Repeat all of the data word for word so that only the pictures are missing from the copy.

DATA ::
-=-=-
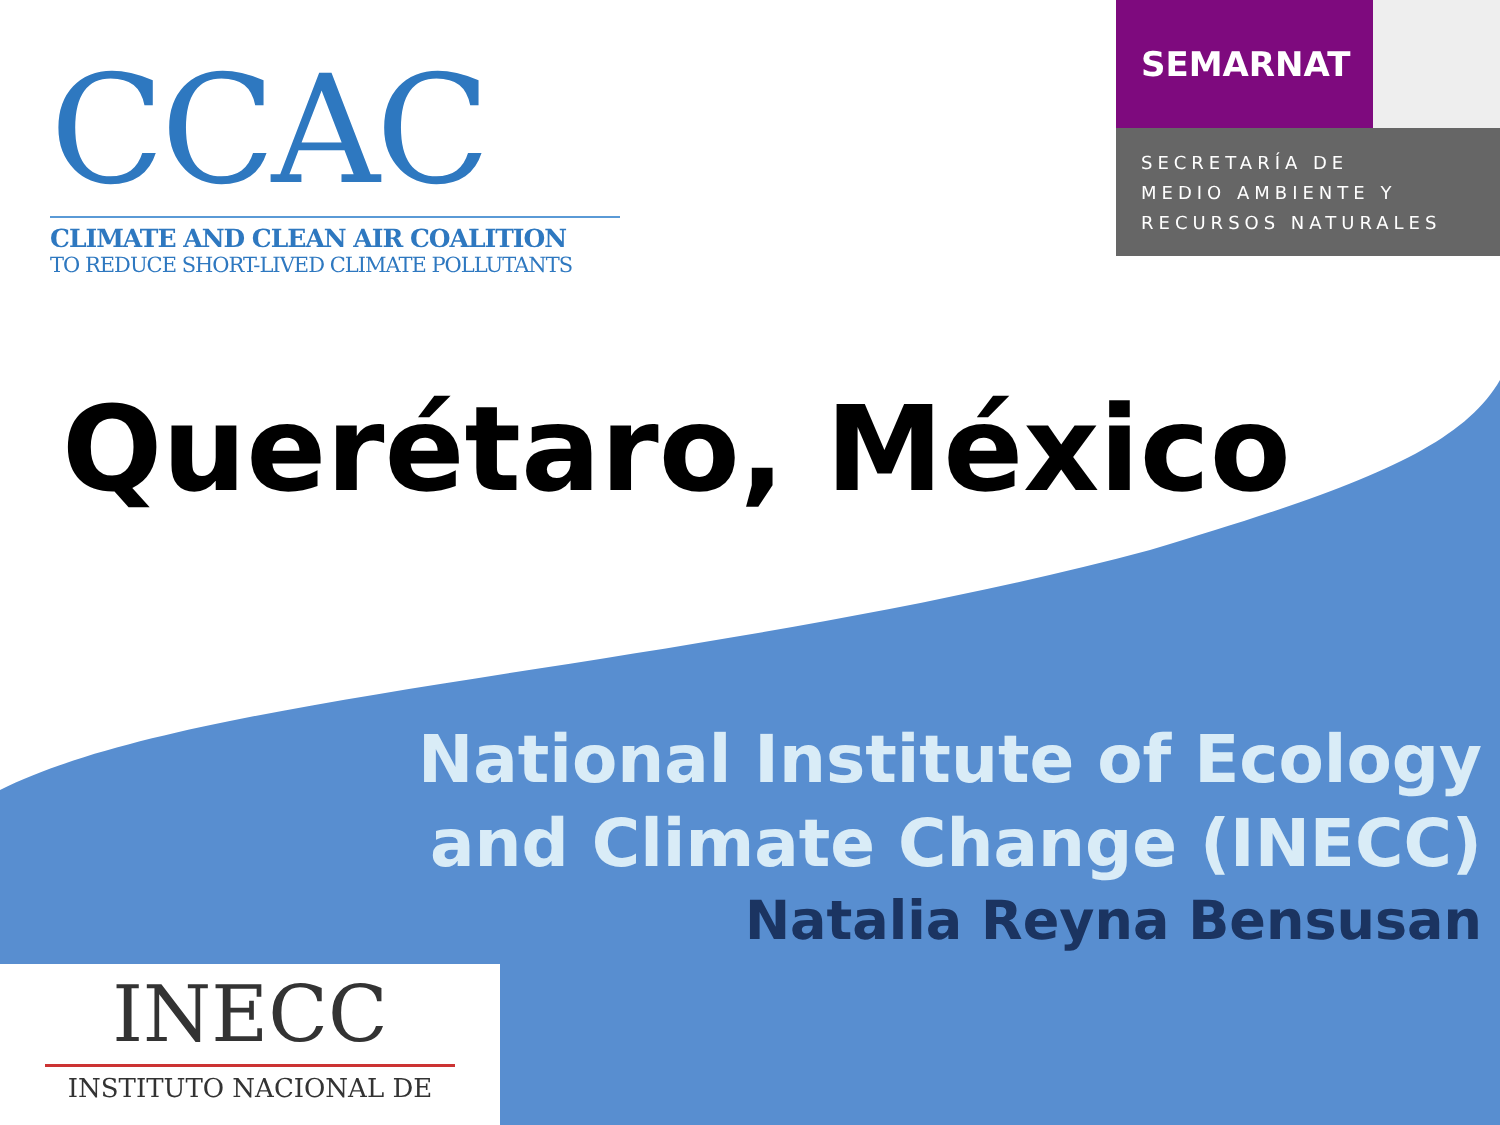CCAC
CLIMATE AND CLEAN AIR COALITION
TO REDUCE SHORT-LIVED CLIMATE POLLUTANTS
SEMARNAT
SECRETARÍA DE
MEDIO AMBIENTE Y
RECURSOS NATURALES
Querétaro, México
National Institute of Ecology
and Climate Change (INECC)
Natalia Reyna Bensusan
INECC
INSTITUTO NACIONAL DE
-=-=-
TASK ANSWER ::
CCAC
CLIMATE AND CLEAN AIR COALITION
TO REDUCE SHORT-LIVED CLIMATE POLLUTANTS
SEMARNAT
SECRETARÍA DE
MEDIO AMBIENTE Y
RECURSOS NATURALES
Querétaro, México
National Institute of Ecology
and Climate Change (INECC)
Natalia Reyna Bensusan
INECC
INSTITUTO NACIONAL DE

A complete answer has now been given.